A decisão de transformar The Strangers em uma trilogia estruturada por “capítulos” sempre pareceu mais alinhada a uma estratégia de mercado do que a uma necessidade narrativa. Em “Os Estranhos – O Capítulo Final”, essa percepção se intensifica. Dirigido por Renny Harlin, o longa não se sustenta como obra independente e soa mais como um fragmento deslocado de uma história maior — um epílogo que carece de identidade própria.
A concepção do projeto ajuda a entender essa fragilidade. A proposta de uma versão estendida, posteriormente fragmentada, resulta aqui em uma narrativa irregular, que chega às telas sem a coesão necessária. Embora o filme apresente ideias que poderiam render bons desdobramentos, falta organização dramática para transformá-las em uma progressão consistente. O enredo avança sem firmeza, com lacunas evidentes de desenvolvimento e uma sensação constante de que a história nunca se completa.
Nesse cenário, Madelaine Petsch surge como o principal elemento de sustentação. Sua performance confere densidade emocional à protagonista, transmitindo o desgaste psicológico de alguém em estado de sobrevivência contínua. Ainda assim, trata-se de um esforço que esbarra nas limitações do roteiro, que não oferece base suficiente para aprofundar a personagem. Em comparação com o capítulo anterior, percebe-se uma mudança de tom: a tensão mais direta e crua dá lugar a uma condução apática, que compromete o impacto do desfecho.

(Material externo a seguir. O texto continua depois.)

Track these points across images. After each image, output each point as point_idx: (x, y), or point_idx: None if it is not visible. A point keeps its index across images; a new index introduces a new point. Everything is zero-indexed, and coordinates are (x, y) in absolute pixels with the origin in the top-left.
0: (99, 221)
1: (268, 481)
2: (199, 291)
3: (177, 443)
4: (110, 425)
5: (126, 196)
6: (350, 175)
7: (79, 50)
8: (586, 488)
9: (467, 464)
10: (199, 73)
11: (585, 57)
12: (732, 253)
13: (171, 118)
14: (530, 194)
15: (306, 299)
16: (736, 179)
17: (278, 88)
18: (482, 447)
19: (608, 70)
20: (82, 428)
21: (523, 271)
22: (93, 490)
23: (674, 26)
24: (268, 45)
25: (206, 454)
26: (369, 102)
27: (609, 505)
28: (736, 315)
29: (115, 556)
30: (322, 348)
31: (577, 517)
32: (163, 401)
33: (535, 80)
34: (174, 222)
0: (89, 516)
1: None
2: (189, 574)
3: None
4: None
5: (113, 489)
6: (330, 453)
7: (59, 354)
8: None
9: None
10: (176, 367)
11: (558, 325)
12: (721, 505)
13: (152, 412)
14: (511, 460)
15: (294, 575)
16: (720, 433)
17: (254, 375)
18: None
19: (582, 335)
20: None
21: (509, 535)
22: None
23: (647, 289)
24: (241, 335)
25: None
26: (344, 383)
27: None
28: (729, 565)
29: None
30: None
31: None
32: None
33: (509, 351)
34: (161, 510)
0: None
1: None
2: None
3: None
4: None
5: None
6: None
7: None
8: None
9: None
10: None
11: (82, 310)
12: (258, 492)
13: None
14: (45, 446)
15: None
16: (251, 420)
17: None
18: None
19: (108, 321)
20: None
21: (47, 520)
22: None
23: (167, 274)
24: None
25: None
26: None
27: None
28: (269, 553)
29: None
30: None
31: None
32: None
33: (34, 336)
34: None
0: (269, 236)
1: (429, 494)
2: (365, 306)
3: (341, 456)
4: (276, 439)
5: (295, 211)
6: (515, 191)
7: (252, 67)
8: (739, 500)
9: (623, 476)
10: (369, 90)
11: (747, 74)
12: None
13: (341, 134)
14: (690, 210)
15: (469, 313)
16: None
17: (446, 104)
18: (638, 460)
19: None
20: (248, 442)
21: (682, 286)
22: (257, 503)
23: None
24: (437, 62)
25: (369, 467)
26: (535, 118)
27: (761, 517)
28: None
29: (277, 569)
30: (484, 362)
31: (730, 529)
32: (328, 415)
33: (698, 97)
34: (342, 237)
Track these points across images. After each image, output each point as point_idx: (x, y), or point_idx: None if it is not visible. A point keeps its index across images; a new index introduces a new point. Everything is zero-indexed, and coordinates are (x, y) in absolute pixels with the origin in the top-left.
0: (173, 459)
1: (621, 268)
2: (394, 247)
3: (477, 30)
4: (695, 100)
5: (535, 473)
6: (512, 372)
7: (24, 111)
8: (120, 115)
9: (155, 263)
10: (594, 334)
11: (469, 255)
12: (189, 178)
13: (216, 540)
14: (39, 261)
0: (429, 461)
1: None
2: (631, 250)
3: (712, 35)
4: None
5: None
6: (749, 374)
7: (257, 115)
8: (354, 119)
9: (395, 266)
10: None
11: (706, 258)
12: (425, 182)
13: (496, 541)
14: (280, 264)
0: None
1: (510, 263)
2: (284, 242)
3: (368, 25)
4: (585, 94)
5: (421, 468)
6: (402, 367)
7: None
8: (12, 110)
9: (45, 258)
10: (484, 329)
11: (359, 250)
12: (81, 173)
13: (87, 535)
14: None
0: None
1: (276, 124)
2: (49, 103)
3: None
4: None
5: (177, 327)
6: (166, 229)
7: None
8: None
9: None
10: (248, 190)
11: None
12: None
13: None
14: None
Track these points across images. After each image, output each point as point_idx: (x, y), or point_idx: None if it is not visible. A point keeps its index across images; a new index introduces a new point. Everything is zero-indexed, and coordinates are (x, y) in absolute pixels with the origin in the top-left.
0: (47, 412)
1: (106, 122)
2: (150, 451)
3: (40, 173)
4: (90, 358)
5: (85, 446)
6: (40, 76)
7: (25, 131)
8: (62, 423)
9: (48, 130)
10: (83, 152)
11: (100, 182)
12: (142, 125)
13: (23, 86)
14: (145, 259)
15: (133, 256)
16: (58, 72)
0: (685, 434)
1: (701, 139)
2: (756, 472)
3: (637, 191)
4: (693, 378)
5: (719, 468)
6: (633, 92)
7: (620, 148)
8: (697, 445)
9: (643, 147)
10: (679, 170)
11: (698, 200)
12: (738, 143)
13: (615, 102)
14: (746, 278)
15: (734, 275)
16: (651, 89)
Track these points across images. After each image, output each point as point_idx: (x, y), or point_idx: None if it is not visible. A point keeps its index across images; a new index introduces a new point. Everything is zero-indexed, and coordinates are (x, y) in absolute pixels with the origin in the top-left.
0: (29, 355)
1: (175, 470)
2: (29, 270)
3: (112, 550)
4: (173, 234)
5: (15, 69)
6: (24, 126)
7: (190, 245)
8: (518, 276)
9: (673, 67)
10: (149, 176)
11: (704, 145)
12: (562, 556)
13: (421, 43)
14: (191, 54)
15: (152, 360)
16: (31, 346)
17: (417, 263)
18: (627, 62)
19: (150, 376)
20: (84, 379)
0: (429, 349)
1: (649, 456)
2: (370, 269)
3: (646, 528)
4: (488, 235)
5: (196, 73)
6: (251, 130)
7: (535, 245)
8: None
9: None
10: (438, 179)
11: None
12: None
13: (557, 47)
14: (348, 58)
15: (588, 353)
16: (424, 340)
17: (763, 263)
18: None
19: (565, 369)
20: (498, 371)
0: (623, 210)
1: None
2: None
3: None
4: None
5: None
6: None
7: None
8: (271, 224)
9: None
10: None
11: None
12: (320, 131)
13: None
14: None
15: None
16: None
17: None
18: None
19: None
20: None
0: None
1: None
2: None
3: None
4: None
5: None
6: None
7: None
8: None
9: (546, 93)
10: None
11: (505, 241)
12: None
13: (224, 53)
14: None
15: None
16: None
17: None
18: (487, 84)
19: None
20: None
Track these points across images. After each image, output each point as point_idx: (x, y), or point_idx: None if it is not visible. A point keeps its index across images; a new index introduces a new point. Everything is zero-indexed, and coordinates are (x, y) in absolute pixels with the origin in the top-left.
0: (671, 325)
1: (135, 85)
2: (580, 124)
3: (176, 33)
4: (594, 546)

O principal problema, no entanto, reside na própria proposta da trilogia. Ao tentar explicar em excesso aquilo que originalmente funcionava pelo mistério, a franquia enfraquece seu elemento mais eficaz. A construção do medo, antes sustentada pelo desconhecido, perde força à medida que os antagonistas ganham justificativas. O resultado é um terror mais previsível, que troca inquietação por exposição.
Essa fragilidade se evidencia ao observar o conjunto da obra. O primeiro capítulo pouco acrescentava à premissa original, enquanto o segundo ampliava a sensação de repetição. Já este terceiro reforça a impressão de que não havia, de fato, uma revelação relevante a ser entregue — apenas a expansão de uma ideia que funcionava melhor quando mantida em aberto.
“Os Estranhos – O Capítulo Final” se aproxima mais de uma experiência frustrante do que envolvente. O filme provoca reação, mas não pela eficácia de sua tensão ou pela força de sua narrativa, e sim por escolhas questionáveis e uma condução sem direção clara. É uma produção que cansa mais do que instiga.
Ainda assim, há um valor curioso nesse resultado. A trilogia encontra espaço como um tipo de entretenimento involuntário, alimentado por reações coletivas e debates nas redes. Não é o legado pretendido, mas talvez seja o único que, de fato, permanece.